## [Exercise]
Filter the material below down to the lines that contain the word "Фоторамки", matching case exactly, and copy each of those lines in full.

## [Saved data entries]
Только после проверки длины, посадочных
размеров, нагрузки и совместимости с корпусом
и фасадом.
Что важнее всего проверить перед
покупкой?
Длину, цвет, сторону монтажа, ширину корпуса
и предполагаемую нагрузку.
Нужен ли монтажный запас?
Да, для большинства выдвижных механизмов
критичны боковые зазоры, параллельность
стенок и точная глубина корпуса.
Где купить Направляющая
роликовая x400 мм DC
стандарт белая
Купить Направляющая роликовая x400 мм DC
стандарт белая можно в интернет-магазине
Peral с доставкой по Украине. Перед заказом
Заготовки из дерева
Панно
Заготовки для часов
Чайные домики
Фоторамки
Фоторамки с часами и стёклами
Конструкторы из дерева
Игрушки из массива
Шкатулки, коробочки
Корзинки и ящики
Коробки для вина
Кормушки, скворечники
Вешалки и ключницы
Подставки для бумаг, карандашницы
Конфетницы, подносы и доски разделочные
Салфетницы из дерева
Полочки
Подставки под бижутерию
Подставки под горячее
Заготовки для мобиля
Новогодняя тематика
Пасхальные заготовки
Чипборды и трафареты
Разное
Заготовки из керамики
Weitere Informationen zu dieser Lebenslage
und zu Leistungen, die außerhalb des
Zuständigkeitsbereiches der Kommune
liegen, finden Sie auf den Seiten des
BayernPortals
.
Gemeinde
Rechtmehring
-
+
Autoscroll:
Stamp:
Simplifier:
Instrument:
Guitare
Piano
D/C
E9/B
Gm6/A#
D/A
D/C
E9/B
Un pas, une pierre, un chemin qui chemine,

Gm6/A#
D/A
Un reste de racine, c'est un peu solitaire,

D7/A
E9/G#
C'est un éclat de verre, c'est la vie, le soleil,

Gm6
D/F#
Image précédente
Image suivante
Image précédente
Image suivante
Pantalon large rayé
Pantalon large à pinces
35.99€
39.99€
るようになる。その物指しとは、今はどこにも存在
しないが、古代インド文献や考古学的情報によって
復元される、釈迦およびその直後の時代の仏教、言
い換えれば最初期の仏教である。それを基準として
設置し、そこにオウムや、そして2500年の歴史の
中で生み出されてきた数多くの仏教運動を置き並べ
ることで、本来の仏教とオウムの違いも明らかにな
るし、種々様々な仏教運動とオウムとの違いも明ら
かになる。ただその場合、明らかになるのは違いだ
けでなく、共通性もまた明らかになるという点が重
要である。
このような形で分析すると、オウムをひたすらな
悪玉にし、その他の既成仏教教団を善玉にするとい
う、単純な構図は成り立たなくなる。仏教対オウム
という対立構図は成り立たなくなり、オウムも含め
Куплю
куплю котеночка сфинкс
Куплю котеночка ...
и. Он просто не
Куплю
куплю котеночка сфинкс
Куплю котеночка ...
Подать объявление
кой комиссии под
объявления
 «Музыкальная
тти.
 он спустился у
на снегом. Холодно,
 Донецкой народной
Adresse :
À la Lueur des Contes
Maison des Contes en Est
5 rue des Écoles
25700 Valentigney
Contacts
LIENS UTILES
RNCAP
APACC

## [Answer to the exercise]
Фоторамки
Фоторамки с часами и стёклами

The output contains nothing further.